:: Description of the task ::
Find each line below that includes "workers", then copy it.
── Raw data
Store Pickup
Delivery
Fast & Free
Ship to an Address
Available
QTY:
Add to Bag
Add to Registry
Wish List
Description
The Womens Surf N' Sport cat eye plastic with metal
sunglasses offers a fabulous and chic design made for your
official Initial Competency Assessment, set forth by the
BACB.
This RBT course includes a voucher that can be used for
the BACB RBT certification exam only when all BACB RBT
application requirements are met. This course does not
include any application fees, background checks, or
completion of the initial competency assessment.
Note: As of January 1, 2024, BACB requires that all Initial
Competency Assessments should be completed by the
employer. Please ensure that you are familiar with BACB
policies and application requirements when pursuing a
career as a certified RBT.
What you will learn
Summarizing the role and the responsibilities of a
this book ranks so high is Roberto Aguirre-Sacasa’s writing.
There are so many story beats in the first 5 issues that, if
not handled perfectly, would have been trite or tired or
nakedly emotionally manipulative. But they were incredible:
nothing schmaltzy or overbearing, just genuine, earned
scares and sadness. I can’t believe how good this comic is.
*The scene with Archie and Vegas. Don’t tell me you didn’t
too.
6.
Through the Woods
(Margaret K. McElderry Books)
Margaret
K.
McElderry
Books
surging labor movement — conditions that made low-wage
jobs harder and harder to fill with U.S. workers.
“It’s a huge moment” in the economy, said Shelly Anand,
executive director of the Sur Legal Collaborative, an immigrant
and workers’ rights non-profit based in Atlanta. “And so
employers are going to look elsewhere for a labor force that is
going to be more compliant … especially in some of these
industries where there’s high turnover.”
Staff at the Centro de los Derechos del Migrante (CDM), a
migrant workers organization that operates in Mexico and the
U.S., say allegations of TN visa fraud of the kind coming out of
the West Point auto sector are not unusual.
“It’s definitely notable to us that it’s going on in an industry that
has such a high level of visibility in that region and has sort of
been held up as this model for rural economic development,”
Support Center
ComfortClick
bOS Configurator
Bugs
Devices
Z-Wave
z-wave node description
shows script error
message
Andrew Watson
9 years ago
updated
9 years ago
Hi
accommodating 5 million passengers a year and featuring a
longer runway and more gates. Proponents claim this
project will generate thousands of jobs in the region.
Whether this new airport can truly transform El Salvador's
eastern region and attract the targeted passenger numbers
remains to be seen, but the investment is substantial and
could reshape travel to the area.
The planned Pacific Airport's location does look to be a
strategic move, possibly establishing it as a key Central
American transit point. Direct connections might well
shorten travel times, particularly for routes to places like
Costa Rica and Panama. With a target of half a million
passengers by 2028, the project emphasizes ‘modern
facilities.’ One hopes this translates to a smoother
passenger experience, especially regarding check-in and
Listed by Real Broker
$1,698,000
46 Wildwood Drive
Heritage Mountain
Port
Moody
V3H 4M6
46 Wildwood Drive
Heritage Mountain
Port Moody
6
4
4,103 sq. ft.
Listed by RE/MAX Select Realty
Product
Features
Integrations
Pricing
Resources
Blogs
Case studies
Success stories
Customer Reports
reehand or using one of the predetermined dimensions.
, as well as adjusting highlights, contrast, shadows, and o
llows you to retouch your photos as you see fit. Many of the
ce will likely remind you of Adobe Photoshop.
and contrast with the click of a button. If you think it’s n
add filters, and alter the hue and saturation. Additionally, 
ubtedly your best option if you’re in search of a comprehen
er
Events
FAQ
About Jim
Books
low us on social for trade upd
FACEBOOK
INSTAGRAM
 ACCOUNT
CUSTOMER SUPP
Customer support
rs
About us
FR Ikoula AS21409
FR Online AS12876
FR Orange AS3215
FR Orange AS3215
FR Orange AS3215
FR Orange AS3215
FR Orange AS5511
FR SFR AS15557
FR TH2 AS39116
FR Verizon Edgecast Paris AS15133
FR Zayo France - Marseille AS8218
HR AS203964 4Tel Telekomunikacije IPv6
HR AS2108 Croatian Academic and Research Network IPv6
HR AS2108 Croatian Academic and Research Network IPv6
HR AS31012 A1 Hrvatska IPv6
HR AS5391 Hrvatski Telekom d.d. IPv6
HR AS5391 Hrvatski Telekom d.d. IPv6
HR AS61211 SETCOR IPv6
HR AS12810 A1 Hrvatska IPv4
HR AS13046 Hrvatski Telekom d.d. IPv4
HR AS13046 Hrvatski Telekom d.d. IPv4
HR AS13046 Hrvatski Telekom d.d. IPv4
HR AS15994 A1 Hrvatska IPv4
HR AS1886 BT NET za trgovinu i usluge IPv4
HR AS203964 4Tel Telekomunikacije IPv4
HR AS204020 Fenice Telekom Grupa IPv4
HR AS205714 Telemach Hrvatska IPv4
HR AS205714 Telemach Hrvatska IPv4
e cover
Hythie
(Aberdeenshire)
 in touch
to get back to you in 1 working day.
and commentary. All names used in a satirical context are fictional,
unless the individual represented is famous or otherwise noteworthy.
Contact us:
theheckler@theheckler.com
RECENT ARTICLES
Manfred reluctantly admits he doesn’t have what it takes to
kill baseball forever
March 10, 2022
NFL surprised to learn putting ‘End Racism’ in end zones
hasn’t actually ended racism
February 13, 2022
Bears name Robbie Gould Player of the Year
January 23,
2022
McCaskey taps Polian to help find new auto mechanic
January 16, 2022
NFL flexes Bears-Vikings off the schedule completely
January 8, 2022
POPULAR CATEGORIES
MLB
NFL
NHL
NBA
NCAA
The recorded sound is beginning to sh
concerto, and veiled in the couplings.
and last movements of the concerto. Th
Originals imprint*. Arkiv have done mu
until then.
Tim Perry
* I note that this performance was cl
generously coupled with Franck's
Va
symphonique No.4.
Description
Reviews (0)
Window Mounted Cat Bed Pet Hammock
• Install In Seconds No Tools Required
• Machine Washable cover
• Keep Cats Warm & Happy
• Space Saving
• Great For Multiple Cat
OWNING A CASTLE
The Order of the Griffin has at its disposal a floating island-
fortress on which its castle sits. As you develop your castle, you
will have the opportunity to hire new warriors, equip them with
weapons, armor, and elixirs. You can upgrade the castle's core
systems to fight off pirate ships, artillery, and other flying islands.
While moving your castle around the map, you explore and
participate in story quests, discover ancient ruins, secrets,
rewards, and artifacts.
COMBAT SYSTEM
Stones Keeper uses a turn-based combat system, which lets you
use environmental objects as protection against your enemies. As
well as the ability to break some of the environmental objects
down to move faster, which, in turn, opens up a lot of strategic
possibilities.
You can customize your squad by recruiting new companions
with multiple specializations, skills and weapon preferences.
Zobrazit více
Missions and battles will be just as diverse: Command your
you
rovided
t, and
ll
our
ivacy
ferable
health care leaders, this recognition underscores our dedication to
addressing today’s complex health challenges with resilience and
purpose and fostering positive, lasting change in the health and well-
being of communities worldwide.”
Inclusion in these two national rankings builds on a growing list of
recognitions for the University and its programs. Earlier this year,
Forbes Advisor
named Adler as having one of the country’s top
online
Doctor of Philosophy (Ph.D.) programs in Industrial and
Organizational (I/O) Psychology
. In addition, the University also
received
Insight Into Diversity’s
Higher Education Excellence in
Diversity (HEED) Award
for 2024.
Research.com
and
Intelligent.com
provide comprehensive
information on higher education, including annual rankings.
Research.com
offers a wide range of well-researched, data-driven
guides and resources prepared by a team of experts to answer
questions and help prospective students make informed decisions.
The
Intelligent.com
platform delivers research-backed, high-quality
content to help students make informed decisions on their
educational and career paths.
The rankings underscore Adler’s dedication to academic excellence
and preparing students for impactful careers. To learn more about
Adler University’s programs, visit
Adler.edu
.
────
:: Final answer ::
jobs harder and harder to fill with U.S. workers.
and workers’ rights non-profit based in Atlanta. “And so
migrant workers organization that operates in Mexico and the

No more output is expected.